Measurement of particle concentration is a ubiquitous requirement across a diverse range of applications. In many cases knowing just particle size is not enough, as sample concentration may also affect the performance of the product or the biological response to a drug delivery vector for example. In addition, there is increasing requirement to measure particle concentration which is being driven by the EU definition of a Nanomaterial. This definition stipulates that a sample containing 50% or more of its particles by a number distribution, with a size smaller than 100nm, may need to identified as a nanomaterial and thus regulated as such.
There are a wide variety of applications in which the measurement of particle concentration is critically important, including:
- Biopharmaceutical (including vaccine) development, manufacture and quality assurance, in which the titer of virus is related to the viral dosage and resultant performance of the vaccine.
- Protein aggregation studies, including accelerated stress testing and stability studies.

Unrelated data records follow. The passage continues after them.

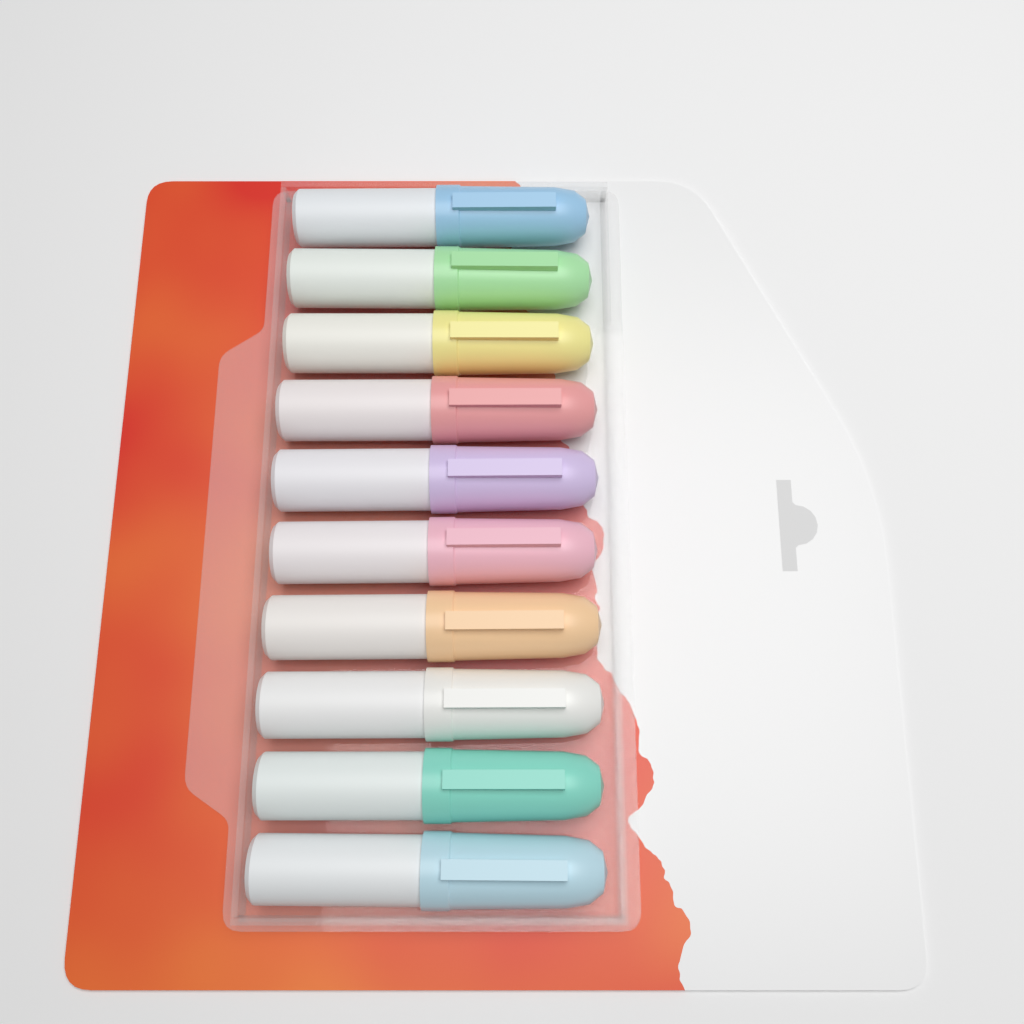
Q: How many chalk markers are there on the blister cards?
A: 10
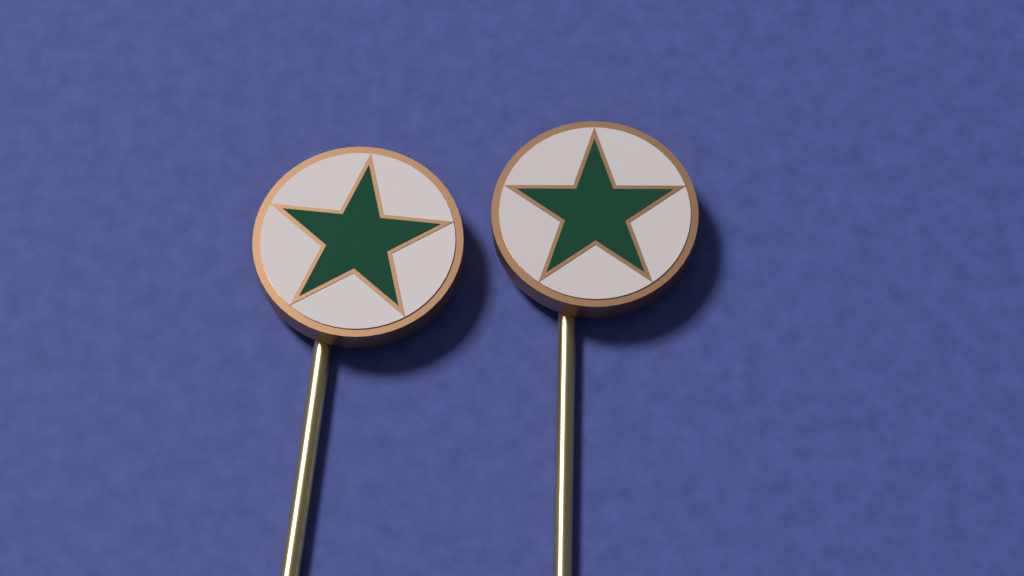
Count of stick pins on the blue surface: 2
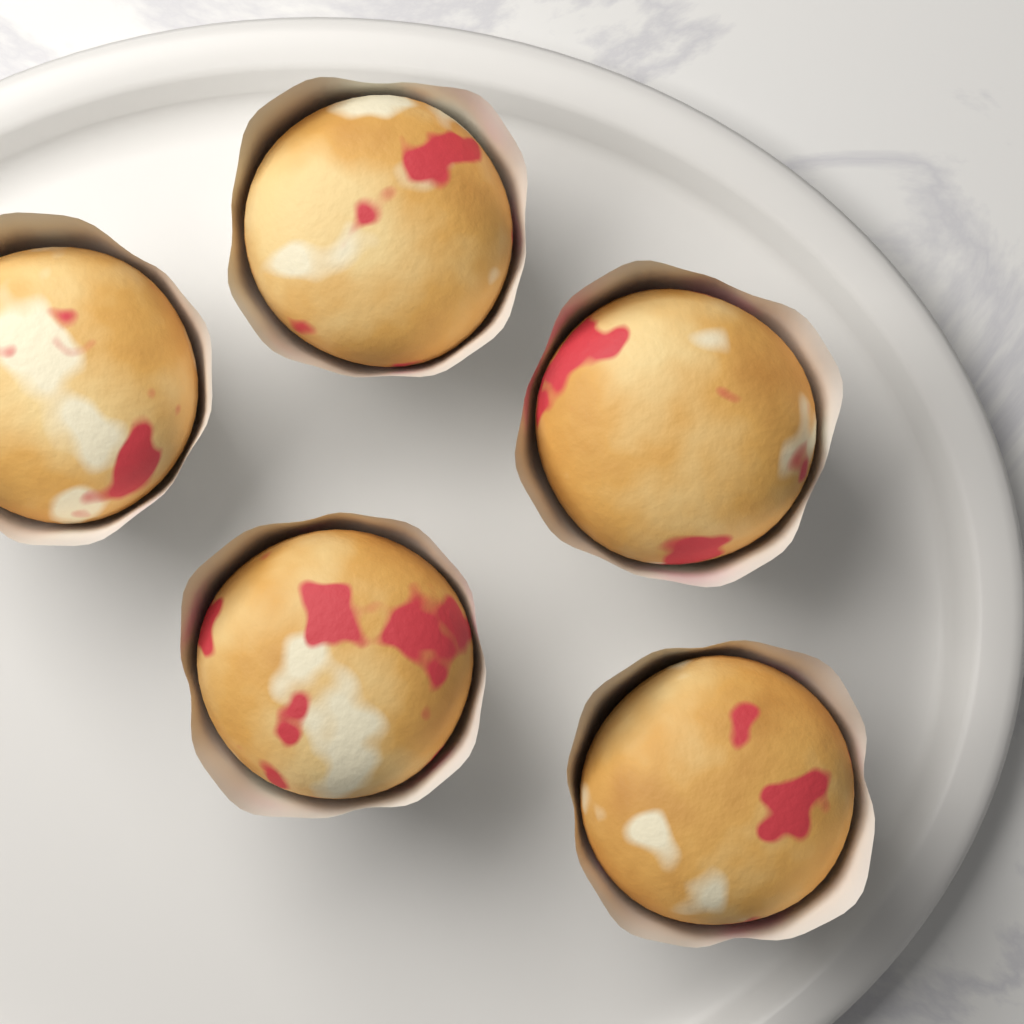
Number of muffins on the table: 5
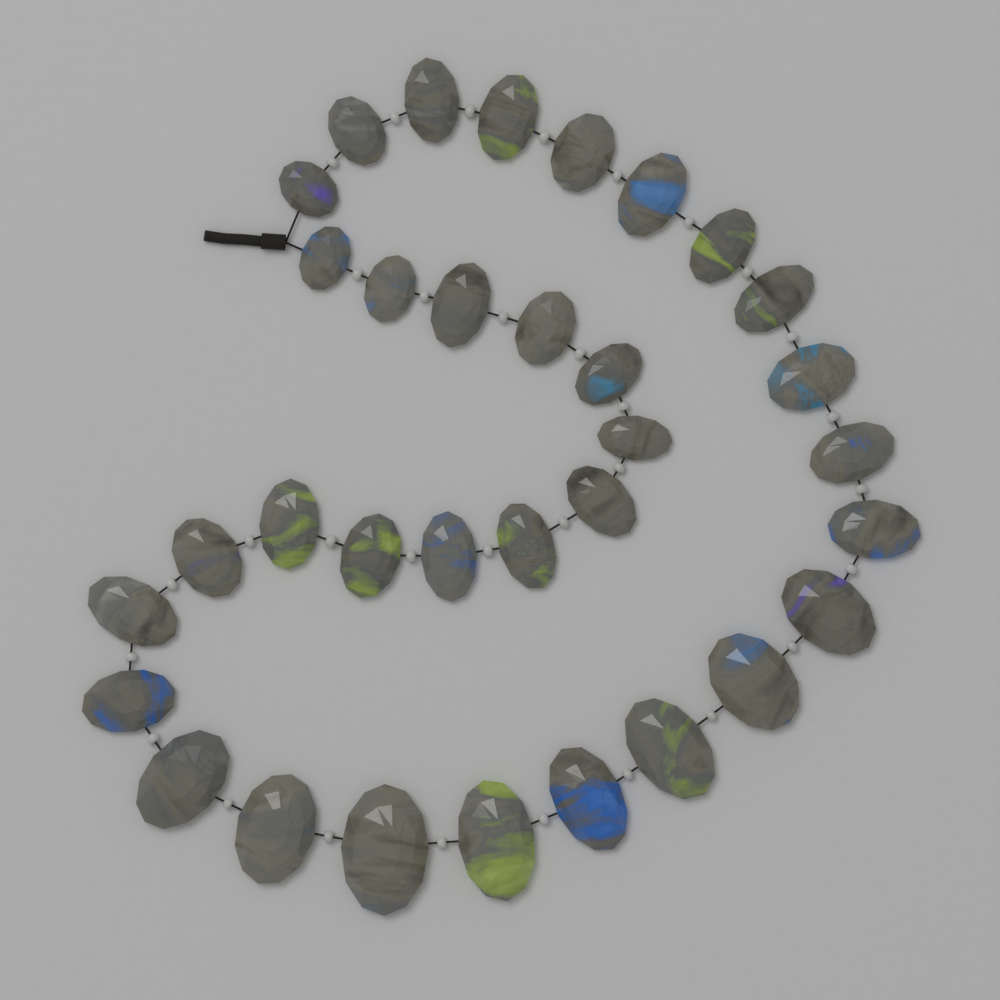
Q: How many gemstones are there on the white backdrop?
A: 33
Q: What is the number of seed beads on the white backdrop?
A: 32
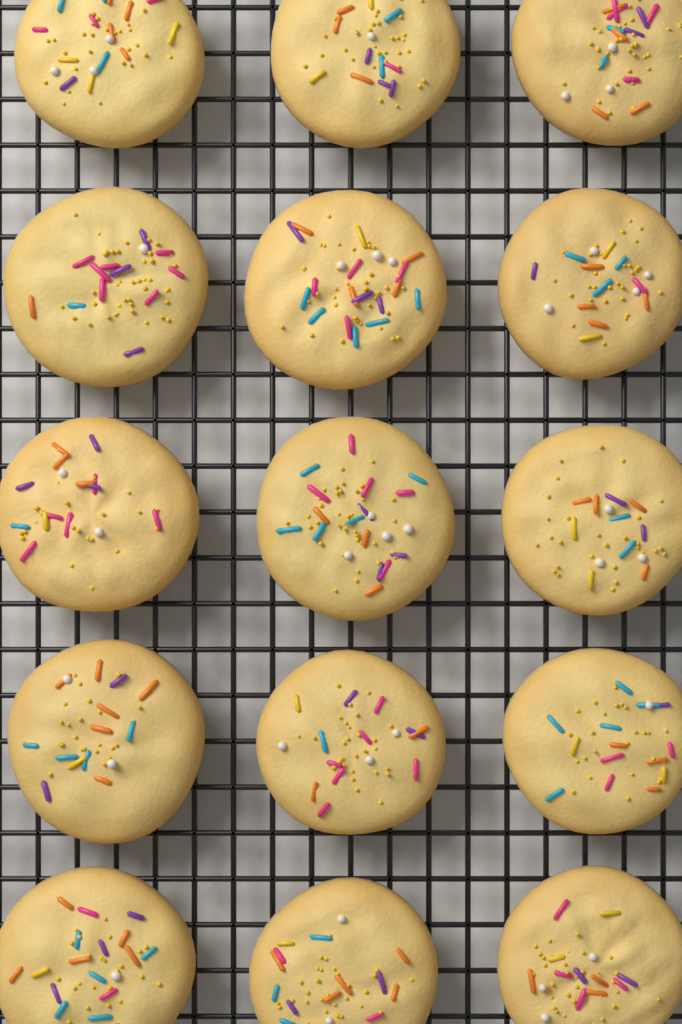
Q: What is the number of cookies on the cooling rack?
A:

- Differentiation and concentration measurement of sub-visible protein aggregates and silicone oil droplets in pre-filled syringe aggregation studies.
- Drug delivery in which the biological response to the drug may be influenced by the concentration and particle size of the delivery vector.
- Exosomes and microvesicle research in which the concentration of specific exosomes and microvesicles may be indicative of the onset of disease and therefore is of interest in the area of disease diagnostics.
- Nanoparticle toxicology in which the concentration of particles within a biological or ecological environment may influence the biological response to the nanoparticles from a toxicity perspective.
- Regulatory requirements as a result of the EU definition of a nanomaterial in which number based distributions determine whether a material is classed as a nanomaterial or not.
Malvern Panalytical supplies two unique technologies for measuring particle concentration namely; Nanoparticle Tracking Analysis (NTA) and Resonant Mass Measurement (RMM). These two technologies provide concentration measurement across a wide dynamic range of concentrations and sizes, with a range of complimentary measurements also available such as particle size, single particle zeta potential, particle mass measurement and particle fluorescence.